Now, with things in my life having a more routine feel and being as far along in my healing as I am, I find myself thinking about the spiritual abuse more and more. I find myself treating this as I did the sexual abuse. I don’t want to think about it, I don’t want to deal with it, yet I think about it so much. Is it time to start digging into this and looking for a church home? I would love to have that yet I can’t help thinking of the church homes I’ve had since God saved me. I can’t help but think of the people who have proclaimed to be Christians and how they helped my abuser by throwing God into it.
The really ironic part is that throughout our entire marriage, Bubba was so emphatically anti-Christian. He hated everything to do with Jesus. He would often tell me that if I started talking about God all the time, he’d divorce me, if I started carrying my Bible around, he’d divorce me, etc….. If only Bubba would’ve understood that the God he hated so much had people working on his side to keep me his victim, I think he would’ve converted.
Once I left, it was miraculous how Bubba found Jesus so quickly. Yet another rung on the spiritual abuse ladder because all those same Christians who had tried to keep me in my marriage were all praising God over the miracle of Bubba finding Jesus finally. Our prayers had been answered! They just didn’t understand that this was just another way for Bubba to manipulate me back into the marriage. He started to understand that I was serious about staying separated from him so he dangled in front of me my heart’s desire – a saved husband. I was the only one who didn’t believe that he was saved. I was the only one who saw it for the manipulation that it was. Then they decided I was an even worse Christian for doubting his salvation and not running back to him.
Yes, I know I need to work on this. I pray about it, but I distrust every new person I meet who identifies as a Christian. Strangely, the women I’ve known for years who say they are Christian, I’d trust with my life. I know them to be good people because of how they’ve acted toward me. I don’t doubt Arcadia, Endellion, or the other women I know who pray for me and love me no matter what I’m going through. But when I meet someone new and they mention something about God, I recoil.

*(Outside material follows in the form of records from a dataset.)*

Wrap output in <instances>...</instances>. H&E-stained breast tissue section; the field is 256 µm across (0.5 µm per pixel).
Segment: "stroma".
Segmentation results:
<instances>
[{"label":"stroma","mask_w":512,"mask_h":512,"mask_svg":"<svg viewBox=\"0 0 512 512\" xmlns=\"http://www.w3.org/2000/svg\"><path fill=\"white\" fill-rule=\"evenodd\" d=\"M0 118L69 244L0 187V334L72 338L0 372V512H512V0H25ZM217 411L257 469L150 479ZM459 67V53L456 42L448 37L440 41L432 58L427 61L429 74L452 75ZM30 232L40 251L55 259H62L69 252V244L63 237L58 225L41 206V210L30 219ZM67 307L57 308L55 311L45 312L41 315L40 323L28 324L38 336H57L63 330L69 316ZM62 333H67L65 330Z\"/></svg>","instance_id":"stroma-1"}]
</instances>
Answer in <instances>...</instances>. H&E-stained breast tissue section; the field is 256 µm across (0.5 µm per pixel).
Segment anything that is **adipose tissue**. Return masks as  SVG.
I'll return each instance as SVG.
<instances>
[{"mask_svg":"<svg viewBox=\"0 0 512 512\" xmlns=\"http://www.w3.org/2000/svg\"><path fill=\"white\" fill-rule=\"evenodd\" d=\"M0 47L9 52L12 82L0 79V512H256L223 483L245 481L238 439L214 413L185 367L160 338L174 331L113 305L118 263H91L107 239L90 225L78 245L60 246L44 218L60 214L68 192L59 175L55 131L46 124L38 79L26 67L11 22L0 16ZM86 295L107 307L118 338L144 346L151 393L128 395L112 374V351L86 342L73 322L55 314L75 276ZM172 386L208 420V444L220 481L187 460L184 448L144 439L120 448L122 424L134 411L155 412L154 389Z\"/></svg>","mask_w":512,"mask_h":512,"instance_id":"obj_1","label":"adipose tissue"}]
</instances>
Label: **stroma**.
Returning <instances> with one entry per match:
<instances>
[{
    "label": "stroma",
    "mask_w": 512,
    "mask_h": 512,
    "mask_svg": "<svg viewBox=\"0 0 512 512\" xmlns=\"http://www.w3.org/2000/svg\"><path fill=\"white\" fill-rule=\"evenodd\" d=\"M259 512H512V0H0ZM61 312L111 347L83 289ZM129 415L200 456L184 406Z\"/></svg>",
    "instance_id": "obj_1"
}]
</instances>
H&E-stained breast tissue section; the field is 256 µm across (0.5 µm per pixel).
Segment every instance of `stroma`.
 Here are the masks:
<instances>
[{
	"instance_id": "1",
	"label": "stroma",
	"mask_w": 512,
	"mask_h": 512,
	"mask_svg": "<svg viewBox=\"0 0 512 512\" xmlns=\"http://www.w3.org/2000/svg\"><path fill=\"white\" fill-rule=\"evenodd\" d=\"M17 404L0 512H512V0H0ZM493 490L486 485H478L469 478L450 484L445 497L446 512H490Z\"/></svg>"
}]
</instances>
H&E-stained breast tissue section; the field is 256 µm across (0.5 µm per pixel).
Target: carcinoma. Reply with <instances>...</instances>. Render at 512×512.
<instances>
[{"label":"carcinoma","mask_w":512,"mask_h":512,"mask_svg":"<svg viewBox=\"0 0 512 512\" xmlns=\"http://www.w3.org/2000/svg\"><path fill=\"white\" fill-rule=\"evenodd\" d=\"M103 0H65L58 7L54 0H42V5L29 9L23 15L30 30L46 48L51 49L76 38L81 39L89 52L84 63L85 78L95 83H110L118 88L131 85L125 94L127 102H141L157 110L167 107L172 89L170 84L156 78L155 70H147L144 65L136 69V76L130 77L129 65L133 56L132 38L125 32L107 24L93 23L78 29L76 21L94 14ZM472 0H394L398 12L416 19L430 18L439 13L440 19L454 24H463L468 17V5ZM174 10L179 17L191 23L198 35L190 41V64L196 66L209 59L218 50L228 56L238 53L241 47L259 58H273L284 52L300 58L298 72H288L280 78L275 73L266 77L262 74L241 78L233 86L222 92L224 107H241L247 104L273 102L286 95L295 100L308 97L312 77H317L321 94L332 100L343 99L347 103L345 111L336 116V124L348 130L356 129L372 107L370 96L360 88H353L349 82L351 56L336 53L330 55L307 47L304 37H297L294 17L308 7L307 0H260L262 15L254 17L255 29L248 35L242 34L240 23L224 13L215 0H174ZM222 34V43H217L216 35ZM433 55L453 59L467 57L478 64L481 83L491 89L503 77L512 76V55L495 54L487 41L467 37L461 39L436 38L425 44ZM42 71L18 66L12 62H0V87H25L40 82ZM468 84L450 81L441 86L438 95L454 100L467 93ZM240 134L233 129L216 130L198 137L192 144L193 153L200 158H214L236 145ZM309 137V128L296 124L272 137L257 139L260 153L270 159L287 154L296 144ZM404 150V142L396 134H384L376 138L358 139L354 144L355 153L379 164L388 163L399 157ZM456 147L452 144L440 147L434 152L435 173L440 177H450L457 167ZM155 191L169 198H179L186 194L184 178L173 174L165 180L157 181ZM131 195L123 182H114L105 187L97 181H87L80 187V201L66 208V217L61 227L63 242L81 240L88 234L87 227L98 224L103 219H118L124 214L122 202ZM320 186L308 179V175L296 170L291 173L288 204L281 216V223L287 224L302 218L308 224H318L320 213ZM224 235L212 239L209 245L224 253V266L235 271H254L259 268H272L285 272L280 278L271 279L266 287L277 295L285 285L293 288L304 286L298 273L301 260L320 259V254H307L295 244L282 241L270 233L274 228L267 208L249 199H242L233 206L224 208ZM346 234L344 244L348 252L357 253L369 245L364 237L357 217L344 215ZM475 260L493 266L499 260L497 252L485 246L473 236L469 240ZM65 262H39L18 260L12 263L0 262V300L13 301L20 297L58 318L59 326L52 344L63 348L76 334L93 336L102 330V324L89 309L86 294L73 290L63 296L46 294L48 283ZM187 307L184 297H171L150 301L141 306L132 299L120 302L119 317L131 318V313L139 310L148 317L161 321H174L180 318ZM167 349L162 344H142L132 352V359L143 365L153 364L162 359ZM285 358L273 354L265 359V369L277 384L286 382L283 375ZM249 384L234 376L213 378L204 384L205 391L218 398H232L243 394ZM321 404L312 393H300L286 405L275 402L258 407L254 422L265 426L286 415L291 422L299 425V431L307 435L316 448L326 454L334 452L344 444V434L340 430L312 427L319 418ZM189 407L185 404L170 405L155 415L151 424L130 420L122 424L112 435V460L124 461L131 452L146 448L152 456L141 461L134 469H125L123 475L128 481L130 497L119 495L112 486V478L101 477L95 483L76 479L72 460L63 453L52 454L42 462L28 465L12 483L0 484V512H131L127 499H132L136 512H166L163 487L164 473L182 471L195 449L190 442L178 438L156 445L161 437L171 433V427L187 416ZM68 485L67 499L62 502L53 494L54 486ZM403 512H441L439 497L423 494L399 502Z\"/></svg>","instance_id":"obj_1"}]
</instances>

What I really need is to get back in to counseling. With no insurance and working every day, I can’t make it work. I can’t even get my kids to their counseling appointments more than once a month each because I have to rely on Hannah to help get them there. I think I’m going to be stuck here for awhile. Right now, I’m ok with that. I keep praying. I trust God. He will not abandon me. This will eventually work out, I’ll find a way.
I’ve refused to let the abusers win in the past. I won’t let it happen with this either. It is just going to take time.